WHAT TO DO: Rewrite only the lines of the records from the line with "common name: Eurasian tree sparrow" up to and including the line with "family: Hydrophyllaceae", replacing "scientific name" with "binomial name" and keeping everything else unchanged.

(Data entries)
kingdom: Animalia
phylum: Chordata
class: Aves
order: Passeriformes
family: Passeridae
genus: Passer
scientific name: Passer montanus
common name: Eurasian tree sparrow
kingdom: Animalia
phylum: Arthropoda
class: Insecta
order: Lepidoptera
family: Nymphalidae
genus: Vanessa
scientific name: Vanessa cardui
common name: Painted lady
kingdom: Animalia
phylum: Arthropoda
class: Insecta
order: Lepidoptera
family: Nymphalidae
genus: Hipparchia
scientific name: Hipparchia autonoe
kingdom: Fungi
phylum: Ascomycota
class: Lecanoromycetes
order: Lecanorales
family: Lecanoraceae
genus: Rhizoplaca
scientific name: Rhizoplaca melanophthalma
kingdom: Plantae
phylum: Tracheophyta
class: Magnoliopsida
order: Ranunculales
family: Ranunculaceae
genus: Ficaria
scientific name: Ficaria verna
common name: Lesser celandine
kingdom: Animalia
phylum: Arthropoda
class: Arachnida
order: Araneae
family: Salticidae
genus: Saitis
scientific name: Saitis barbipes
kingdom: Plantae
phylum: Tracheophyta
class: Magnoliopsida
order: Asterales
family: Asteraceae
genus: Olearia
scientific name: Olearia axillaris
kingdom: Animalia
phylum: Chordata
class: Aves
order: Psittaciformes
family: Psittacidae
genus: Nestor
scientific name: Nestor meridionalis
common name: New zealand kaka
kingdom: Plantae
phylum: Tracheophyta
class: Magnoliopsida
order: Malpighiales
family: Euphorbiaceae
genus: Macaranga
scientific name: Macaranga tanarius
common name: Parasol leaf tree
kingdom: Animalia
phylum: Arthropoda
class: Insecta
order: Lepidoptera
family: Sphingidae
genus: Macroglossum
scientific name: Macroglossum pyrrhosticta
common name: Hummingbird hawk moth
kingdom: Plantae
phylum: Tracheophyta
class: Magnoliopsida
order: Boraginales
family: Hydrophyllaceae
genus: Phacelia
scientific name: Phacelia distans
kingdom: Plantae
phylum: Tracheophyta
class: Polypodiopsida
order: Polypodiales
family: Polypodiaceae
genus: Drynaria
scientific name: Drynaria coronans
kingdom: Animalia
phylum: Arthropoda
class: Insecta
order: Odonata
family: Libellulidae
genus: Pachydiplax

RESPONSE TO THIS TASK:
common name: Eurasian tree sparrow
kingdom: Animalia
phylum: Arthropoda
class: Insecta
order: Lepidoptera
family: Nymphalidae
genus: Vanessa
binomial name: Vanessa cardui
common name: Painted lady
kingdom: Animalia
phylum: Arthropoda
class: Insecta
order: Lepidoptera
family: Nymphalidae
genus: Hipparchia
binomial name: Hipparchia autonoe
kingdom: Fungi
phylum: Ascomycota
class: Lecanoromycetes
order: Lecanorales
family: Lecanoraceae
genus: Rhizoplaca
binomial name: Rhizoplaca melanophthalma
kingdom: Plantae
phylum: Tracheophyta
class: Magnoliopsida
order: Ranunculales
family: Ranunculaceae
genus: Ficaria
binomial name: Ficaria verna
common name: Lesser celandine
kingdom: Animalia
phylum: Arthropoda
class: Arachnida
order: Araneae
family: Salticidae
genus: Saitis
binomial name: Saitis barbipes
kingdom: Plantae
phylum: Tracheophyta
class: Magnoliopsida
order: Asterales
family: Asteraceae
genus: Olearia
binomial name: Olearia axillaris
kingdom: Animalia
phylum: Chordata
class: Aves
order: Psittaciformes
family: Psittacidae
genus: Nestor
binomial name: Nestor meridionalis
common name: New zealand kaka
kingdom: Plantae
phylum: Tracheophyta
class: Magnoliopsida
order: Malpighiales
family: Euphorbiaceae
genus: Macaranga
binomial name: Macaranga tanarius
common name: Parasol leaf tree
kingdom: Animalia
phylum: Arthropoda
class: Insecta
order: Lepidoptera
family: Sphingidae
genus: Macroglossum
binomial name: Macroglossum pyrrhosticta
common name: Hummingbird hawk moth
kingdom: Plantae
phylum: Tracheophyta
class: Magnoliopsida
order: Boraginales
family: Hydrophyllaceae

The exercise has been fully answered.